* [Work item]
Given the records below, would you repeat exactly the lines that begin at the one containing "[67,242,445,254] [67,263,383,277] //" and end at the one containing "[67,335,188,345] Standalone releases", inclusive?

* [Provided data]
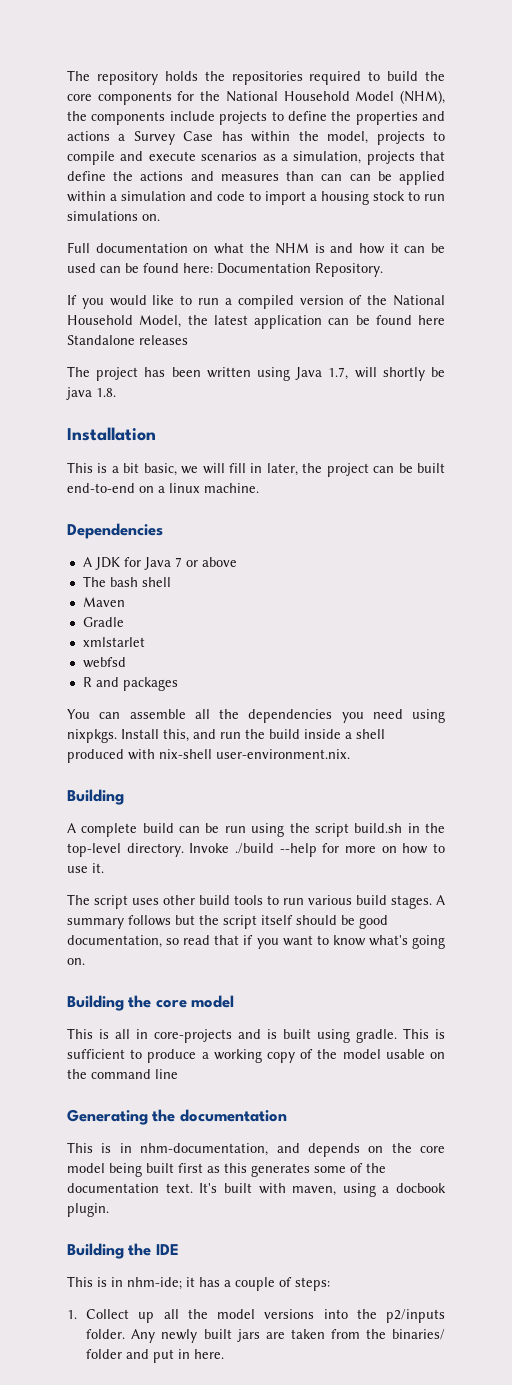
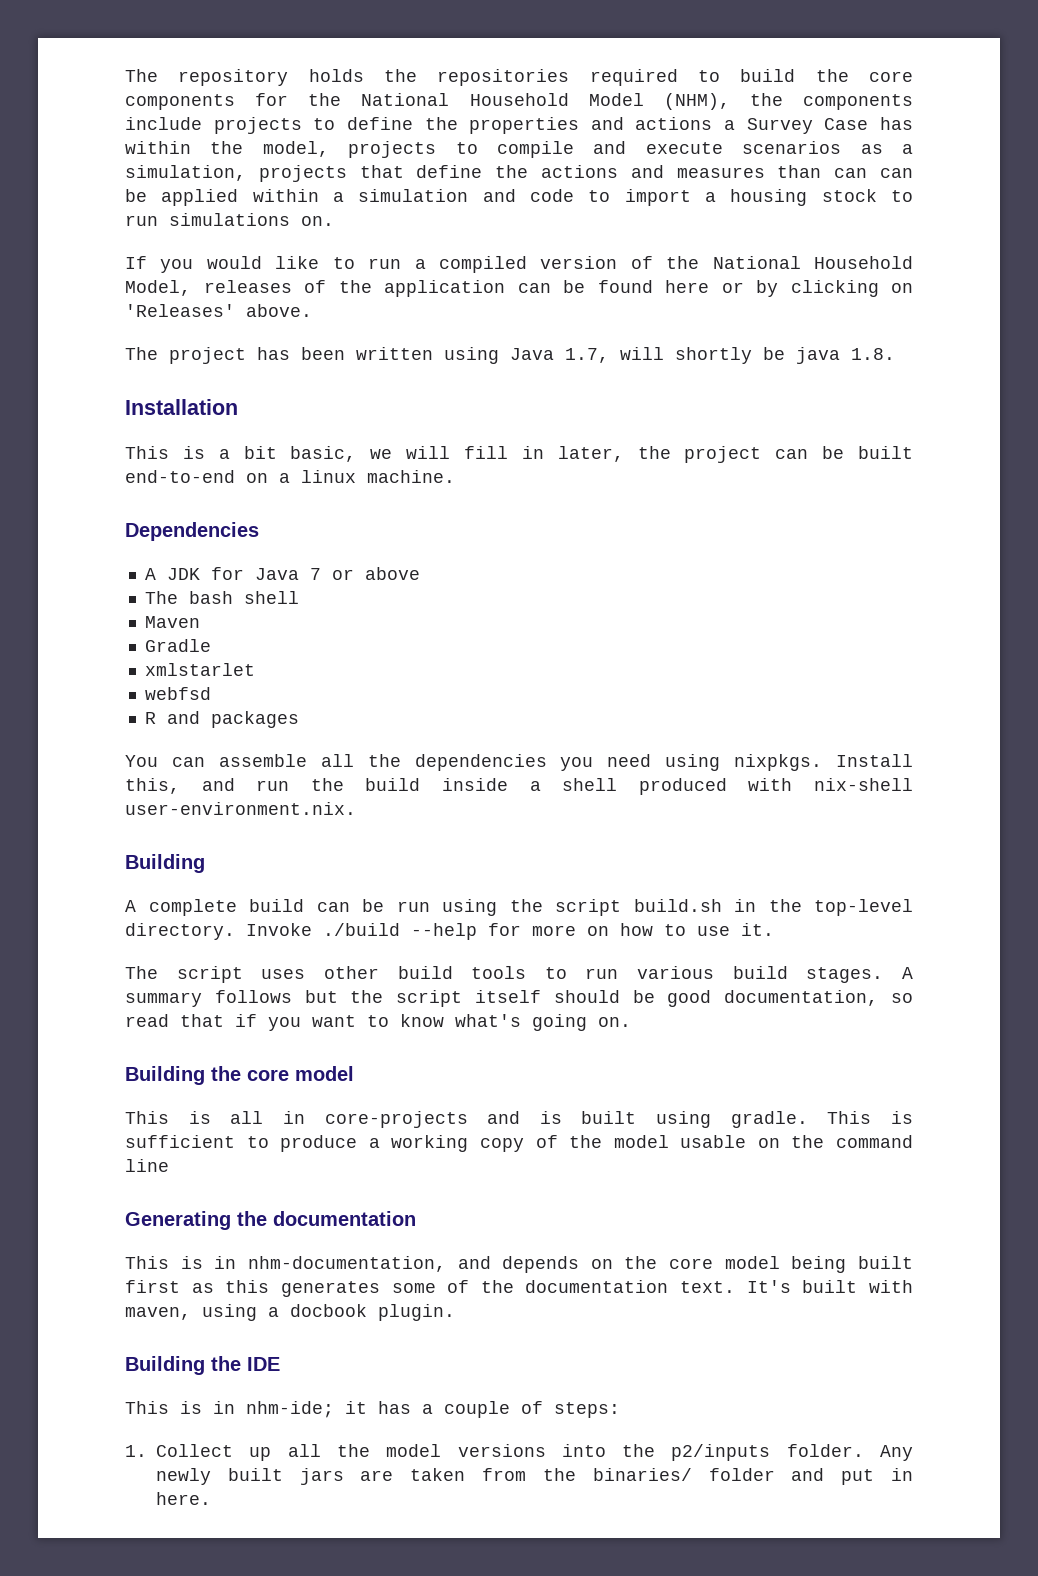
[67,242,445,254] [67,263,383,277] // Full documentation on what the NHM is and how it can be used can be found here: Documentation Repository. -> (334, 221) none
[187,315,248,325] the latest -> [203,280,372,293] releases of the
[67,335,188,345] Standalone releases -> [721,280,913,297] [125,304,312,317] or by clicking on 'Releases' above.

---

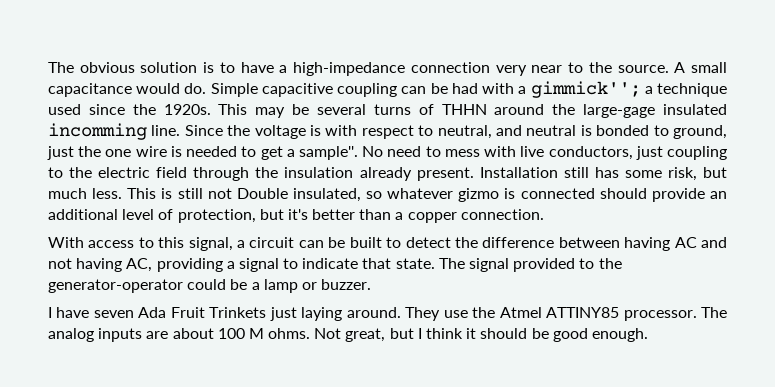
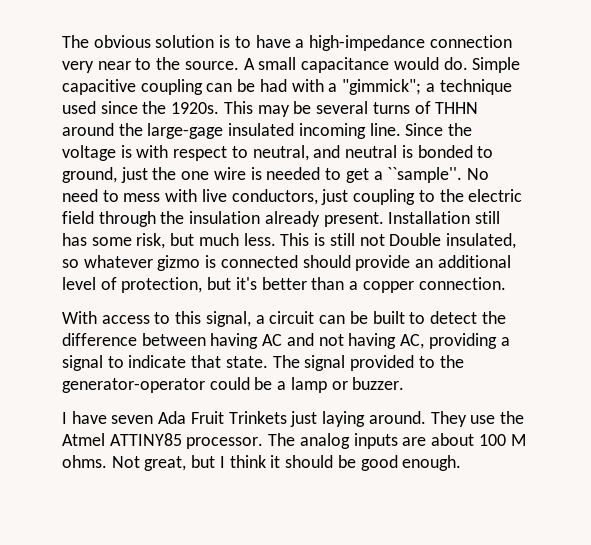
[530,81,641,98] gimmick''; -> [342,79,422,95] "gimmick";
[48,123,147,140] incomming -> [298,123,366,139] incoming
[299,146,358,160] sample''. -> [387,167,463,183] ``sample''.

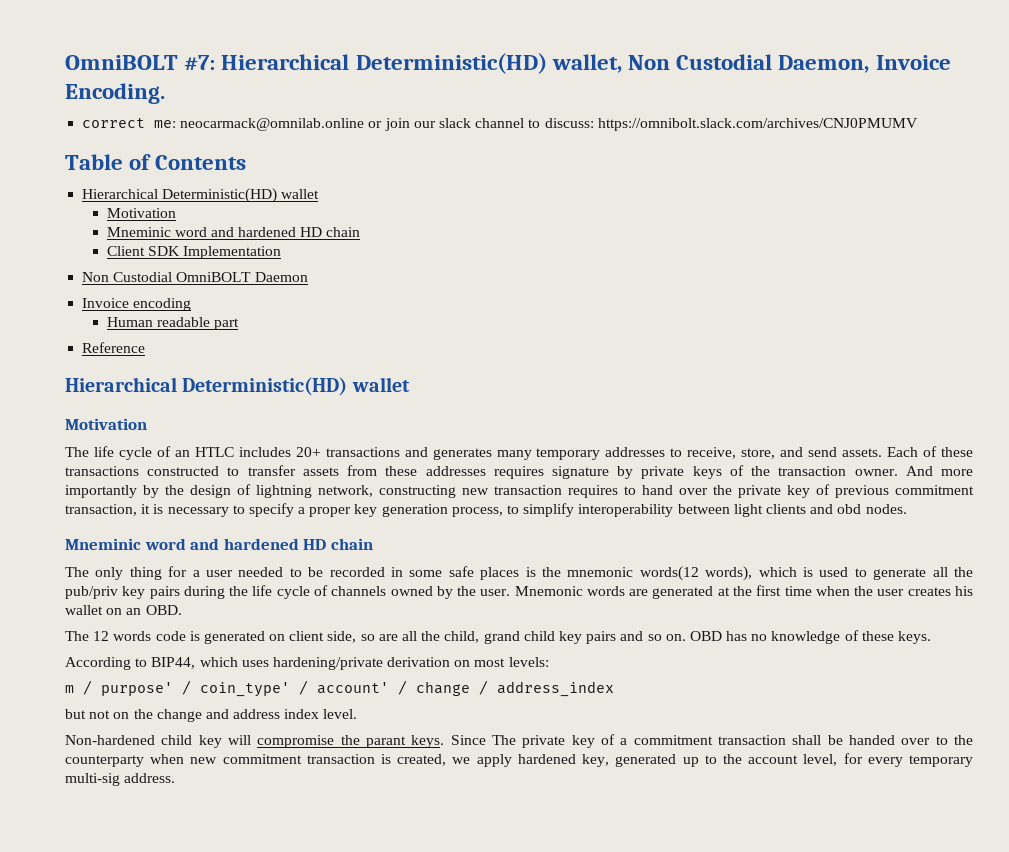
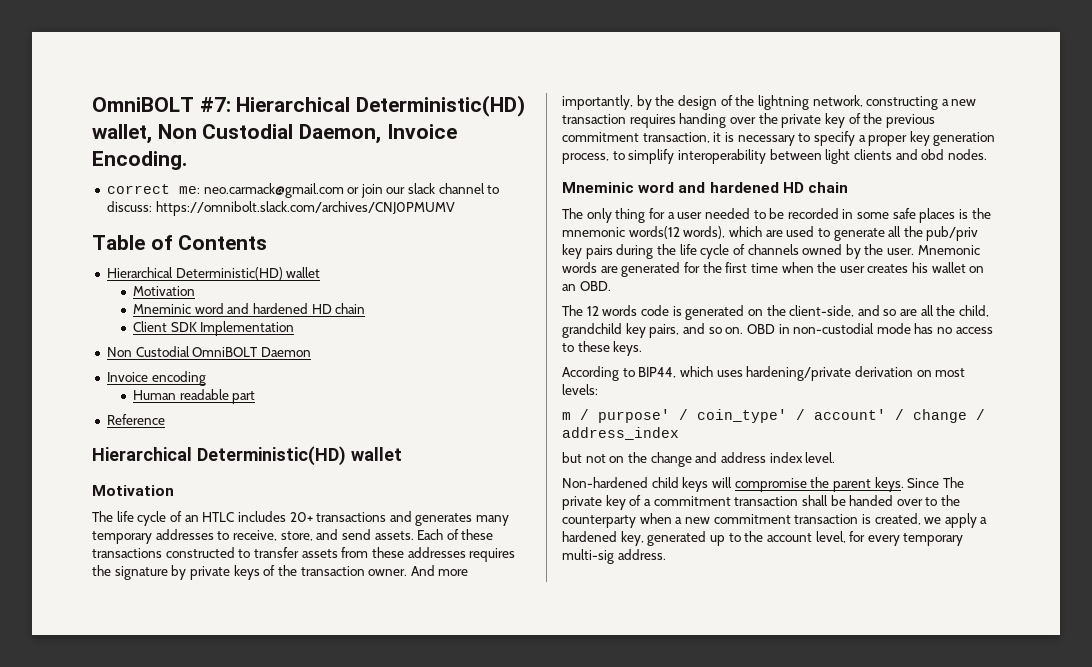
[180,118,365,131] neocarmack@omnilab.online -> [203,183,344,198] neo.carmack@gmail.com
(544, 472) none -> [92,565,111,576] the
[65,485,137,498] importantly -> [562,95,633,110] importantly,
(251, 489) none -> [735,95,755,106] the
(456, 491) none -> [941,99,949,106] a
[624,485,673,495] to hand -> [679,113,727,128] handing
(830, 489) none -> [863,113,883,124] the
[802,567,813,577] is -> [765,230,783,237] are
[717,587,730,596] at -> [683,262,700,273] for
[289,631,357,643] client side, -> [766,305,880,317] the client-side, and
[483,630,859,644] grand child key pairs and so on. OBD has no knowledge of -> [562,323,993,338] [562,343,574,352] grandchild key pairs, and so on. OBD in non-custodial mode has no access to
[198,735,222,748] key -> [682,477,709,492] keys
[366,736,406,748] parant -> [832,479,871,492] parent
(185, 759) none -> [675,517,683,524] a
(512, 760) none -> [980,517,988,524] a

==

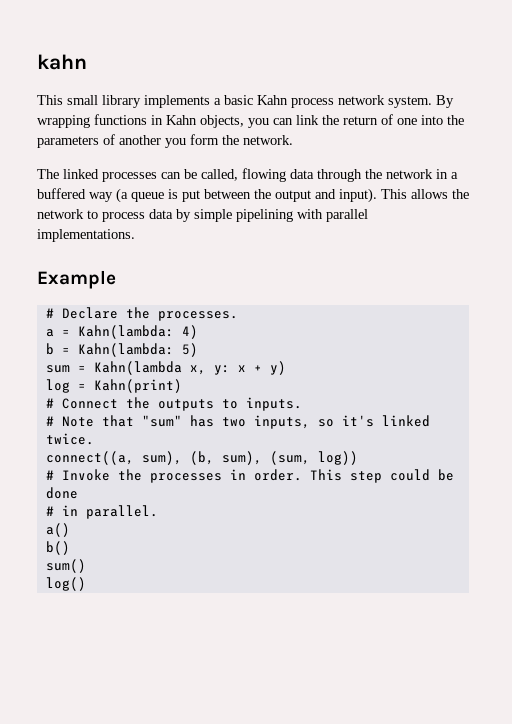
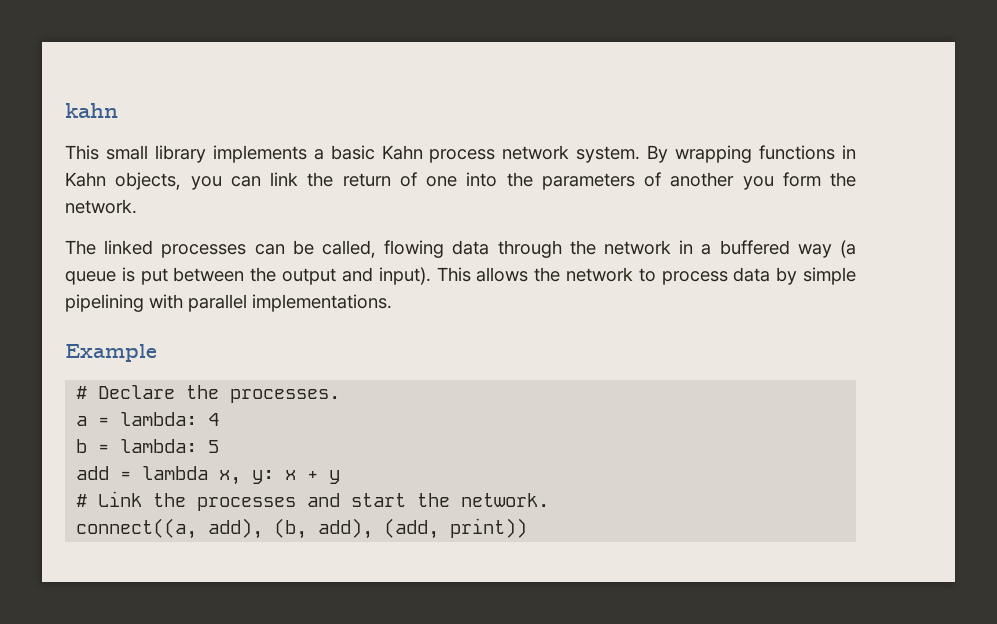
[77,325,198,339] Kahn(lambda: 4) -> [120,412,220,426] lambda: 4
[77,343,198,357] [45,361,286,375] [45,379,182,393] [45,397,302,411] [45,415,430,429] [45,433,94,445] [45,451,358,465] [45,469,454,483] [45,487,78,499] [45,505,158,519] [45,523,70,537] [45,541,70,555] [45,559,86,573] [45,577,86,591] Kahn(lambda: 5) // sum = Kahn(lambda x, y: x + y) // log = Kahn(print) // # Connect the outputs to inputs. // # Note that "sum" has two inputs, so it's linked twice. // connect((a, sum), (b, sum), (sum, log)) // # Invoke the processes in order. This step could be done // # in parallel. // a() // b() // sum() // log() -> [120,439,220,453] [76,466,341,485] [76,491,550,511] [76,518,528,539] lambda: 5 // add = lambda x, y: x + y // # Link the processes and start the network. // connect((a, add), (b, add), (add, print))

* [Exercise response]
[67,242,445,254] [67,263,383,277] // Full documentation on what the NHM is and how it can be used can be found here: Documentation Repository. -> (334, 221) none
[187,315,248,325] the latest -> [203,280,372,293] releases of the
[67,335,188,345] Standalone releases -> [721,280,913,297] [125,304,312,317] or by clicking on 'Releases' above.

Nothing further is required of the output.